Day 22

New Life in Christ

from the reading plan


Colossians 3:1-17, John 11:25, Romans 6:1-14


A car engine is a complex machine with hundreds of moving parts, yet its complexity is fully reducible. The alloys and tolerances and energy densities that make your car go are understood down to the molecular level. It is a fully reproducible product.

We sometimes approach Christianity the same way. Creeds, solas, key verses, three-point sermons—though these can be helpful tools, they all lack something because they are intentional simplifications. Unlike a car engine, the Christian life can’t be manufactured in pieces and put together on an assembly line.
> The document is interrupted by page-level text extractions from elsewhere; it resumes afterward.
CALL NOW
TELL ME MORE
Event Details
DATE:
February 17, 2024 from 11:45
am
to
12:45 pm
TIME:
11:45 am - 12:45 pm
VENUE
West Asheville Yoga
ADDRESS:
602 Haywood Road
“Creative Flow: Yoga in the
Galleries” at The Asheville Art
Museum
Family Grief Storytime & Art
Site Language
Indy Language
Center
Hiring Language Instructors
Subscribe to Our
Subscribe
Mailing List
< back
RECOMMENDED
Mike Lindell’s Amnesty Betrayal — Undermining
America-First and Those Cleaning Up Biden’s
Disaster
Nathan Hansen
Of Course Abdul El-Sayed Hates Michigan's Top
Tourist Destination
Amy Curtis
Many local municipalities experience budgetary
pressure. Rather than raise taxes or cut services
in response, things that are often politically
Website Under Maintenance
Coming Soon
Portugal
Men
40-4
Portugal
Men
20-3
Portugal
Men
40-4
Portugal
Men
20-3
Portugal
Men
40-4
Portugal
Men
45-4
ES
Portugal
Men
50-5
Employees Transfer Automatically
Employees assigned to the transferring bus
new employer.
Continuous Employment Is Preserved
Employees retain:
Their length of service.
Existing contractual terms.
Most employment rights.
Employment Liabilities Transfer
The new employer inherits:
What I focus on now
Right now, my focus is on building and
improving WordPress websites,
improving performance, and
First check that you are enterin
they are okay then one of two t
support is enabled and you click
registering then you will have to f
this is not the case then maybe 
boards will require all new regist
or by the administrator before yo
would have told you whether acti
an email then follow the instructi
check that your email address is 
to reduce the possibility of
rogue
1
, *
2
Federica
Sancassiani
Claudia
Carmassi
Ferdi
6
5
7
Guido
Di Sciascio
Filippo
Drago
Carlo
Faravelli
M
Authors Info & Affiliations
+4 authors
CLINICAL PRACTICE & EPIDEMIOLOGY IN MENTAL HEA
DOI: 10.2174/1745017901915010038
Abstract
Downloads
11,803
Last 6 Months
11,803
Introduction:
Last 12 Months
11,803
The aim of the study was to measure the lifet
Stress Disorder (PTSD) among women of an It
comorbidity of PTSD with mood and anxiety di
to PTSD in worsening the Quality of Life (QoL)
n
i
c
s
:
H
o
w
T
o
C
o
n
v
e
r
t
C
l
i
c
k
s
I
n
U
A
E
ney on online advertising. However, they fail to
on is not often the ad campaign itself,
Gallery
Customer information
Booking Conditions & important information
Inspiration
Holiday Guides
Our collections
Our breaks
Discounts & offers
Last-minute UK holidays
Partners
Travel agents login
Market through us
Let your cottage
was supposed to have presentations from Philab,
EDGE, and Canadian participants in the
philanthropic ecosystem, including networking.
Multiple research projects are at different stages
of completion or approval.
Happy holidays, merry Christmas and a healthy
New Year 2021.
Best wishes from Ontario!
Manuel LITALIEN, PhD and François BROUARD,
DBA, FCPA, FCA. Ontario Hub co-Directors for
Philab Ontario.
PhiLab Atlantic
Instead, it is living and active, like the Savior we follow and the Holy Spirit who dwells in us as believers. We don’t find flow charts or schematics in Scripture; we find stories, guidance, and teaching. As we follow after Jesus, our understanding deepens and we are changed by God Himself.
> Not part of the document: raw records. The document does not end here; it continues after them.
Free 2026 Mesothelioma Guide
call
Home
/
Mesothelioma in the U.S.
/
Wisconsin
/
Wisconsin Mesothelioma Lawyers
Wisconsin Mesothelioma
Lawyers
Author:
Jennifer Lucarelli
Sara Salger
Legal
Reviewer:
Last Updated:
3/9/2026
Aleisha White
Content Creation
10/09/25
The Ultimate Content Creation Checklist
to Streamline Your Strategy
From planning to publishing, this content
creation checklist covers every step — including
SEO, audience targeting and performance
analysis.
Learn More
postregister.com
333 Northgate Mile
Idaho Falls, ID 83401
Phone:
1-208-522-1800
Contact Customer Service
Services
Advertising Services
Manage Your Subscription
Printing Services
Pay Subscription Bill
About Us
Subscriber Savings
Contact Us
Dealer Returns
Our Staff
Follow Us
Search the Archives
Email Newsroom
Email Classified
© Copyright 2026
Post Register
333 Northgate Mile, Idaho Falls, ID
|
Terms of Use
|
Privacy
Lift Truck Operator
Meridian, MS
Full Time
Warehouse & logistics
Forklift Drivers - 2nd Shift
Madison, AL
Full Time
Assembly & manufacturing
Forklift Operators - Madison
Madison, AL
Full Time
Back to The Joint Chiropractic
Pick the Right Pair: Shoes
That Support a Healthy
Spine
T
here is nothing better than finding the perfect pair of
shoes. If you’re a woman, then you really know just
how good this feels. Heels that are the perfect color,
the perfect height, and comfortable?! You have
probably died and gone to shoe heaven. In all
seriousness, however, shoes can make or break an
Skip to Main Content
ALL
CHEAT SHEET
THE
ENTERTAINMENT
Jesus, before He raised Lazarus from the dead, told Martha, “I am the resurrection and the life. The one who believes in me, even if he dies, will live” (John 11:25). Believers are united with Christ in His death and resurrection. The condemnation of sin died with Him. “My sin, not in part but the whole, / Is nailed to His cross, and I bear it no more” as the hymn goes—not in pieces with some residual bits left on the floor, but all of my sin has been put to death by Jesus.
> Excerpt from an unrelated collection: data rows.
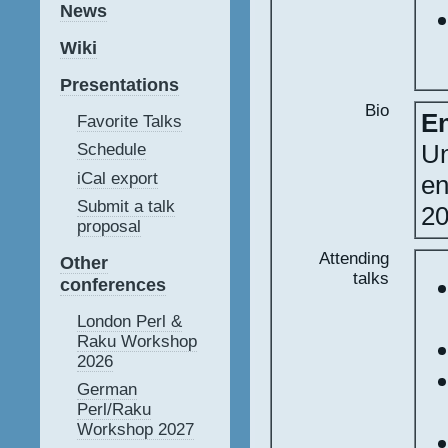
News
Wiki
Presentations
Bio
En
Favorite Talks
Un
Schedule
iCal export
en
Submit a talk
20
proposal
Attending
Other
talks
conferences
London Perl &
Raku Workshop
2026
German
Perl/Raku
Workshop 2027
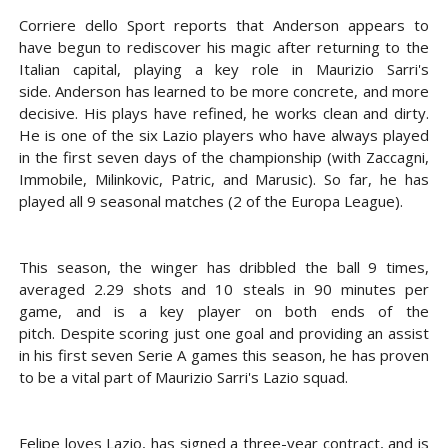
Corriere dello Sport reports that Anderson appears to
have begun to rediscover his magic after returning to the
Italian capital, playing a key role in Maurizio Sarri's
side. Anderson has learned to be more concrete, and more
decisive. His plays have refined, he works clean and dirty.
He is one of the six Lazio players who have always played
in the first seven days of the championship (with Zaccagni,
Immobile, Milinkovic, Patric, and Marusic). So far, he has
played all 9 seasonal matches (2 of the Europa League).
This season, the winger has dribbled the ball 9 times,
averaged 2.29 shots and 10 steals in 90 minutes per
game, and is a key player on both ends of the
pitch. Despite scoring just one goal and providing an assist
in his first seven Serie A games this season, he has proven
to be a vital part of Maurizio Sarri's Lazio squad.
Felipe loves Lazio, has signed a three-year contract, and is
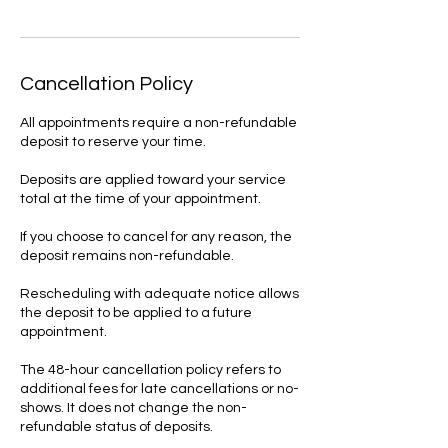
Cancellation Policy
All appointments require a non-refundable
deposit to reserve your time.
Deposits are applied toward your service
total at the time of your appointment.
If you choose to cancel for any reason, the
deposit remains non-refundable.
Rescheduling with adequate notice allows
the deposit to be applied to a future
appointment.
The 48-hour cancellation policy refers to
additional fees for late cancellations or no-
shows. It does not change the non-
refundable status of deposits.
In Colossians, we are instructed to put to death the remnants that belong to that condemned life. That death to our old self can sometimes look like an actual death, stinking and bound in grave clothes. But the new life we find in Him is as real as His own resurrection.

In Christ, we are offered a whole life of being renewed by the Holy Spirit and made into the image of our Creator, putting on a new self that is marked by the compassion, humility, and peace of Christ. The grave clothes we once wore have been replaced with new clothes—qualities gifted and equipped by the Spirit to match this new life in Him. Above all, we are called to put on love because He first loved us (Colossians 3:14). This love that we experience in Him is what equips us to love and encourage one another as the word of Christ dwells in us completely (v.16).

We can learn about this love—this second life we’ve been given in Christ—through the different tools of our faith traditions. But it cannot be systematized or quantified to the point that we replicate it; we can’t mass produce the Christian life from a formula. We learn the depth of this love and this life through daily living out our walk as disciples of Jesus, raised to walk in new life in Him.